Alucino con estos profetas “líneadirecta” con las antenas del Altísimo. Con qué facilidad se instituyen en hermeneutas de lo que ha de ser la voluntad del Santo, curiosamente coincidente con su santa o no tan santa voluntad; la mayoría de las veces, sedante de conciencias para legitimar el pecado de omisión o la tortícolis espiritual que lleva a mirar para otro lado. “Si apenas vislumbramos lo que hay sobre la tierra, y con fatiga descubrimos lo que está a nuestro alcance, ¿quién rastreará lo que está en el cielo? ¿quién conocerá tu voluntad, si tú no le das sabiduría?” (Sab 9, 16).

▸ FILAS MOSTRADAS
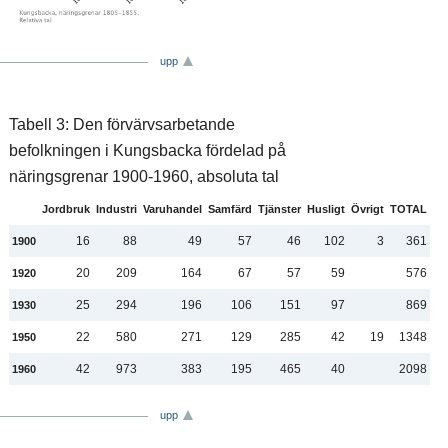
upp
Tabell 3: Den förvärvsarbetande
befolkningen i Kungsbacka fördelad på
näringsgrenar 1900-1960, absoluta tal
Jordbruk
Industri
Varuhandel
Samfärd
Tjänster
Husligt
Övrigt
TOTAL
16
88
49
57
46
102
3
361
1900
20
209
164
67
57
59
576
1920
25
294
196
106
151
97
869
1930
22
580
271
129
285
42
19
1348
1950
42
973
383
195
465
40
2098
1960
upp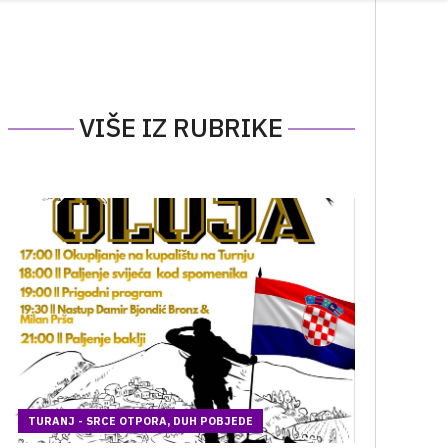
VIŠE IZ RUBRIKE
TURANJ - SRCE OTPORA, DUH POBJEDE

▸ PARA TRABAJAR
- a) Indica si estas afirmaciones concuerdan con el texto sobre los profetas "líneadirecta" y cita las palabras del texto que lo deciden: (i) La interpretación de esos profetas funciona la mayoría de las veces como sedante de conciencias. (ii) La voluntad que atribuyen al Santo nunca coincide con la suya propia. (iii) La cita afirma que descubrimos con fatiga lo que está a nuestro alcance.
- b) Devuelve, sin cambiar nada, todo lo que va desde «Alucino con estos» hasta «(Sab 9, 16).» en el texto sobre los profetas "líneadirecta".
Para responder, apóyate únicamente en el texto.

▸ SOLUCIONES DEL EJERCICIO
- a)
(i) Sí: «la mayoría de las veces, sedante de conciencias».
(ii) No: «curiosamente coincidente con su santa o no tan santa voluntad».
(iii) Sí: «con fatiga descubrimos lo que está a nuestro alcance».

- b)
Alucino con estos profetas “líneadirecta” con las antenas del Altísimo. Con qué facilidad se instituyen en hermeneutas de lo que ha de ser la voluntad del Santo, curiosamente coincidente con su santa o no tan santa voluntad; la mayoría de las veces, sedante de conciencias para legitimar el pecado de omisión o la tortícolis espiritual que lleva a mirar para otro lado. “Si apenas vislumbramos lo que hay sobre la tierra, y con fatiga descubrimos lo que está a nuestro alcance, ¿quién rastreará lo que está en el cielo? ¿quién conocerá tu voluntad, si tú no le das sabiduría?” (Sab 9, 16).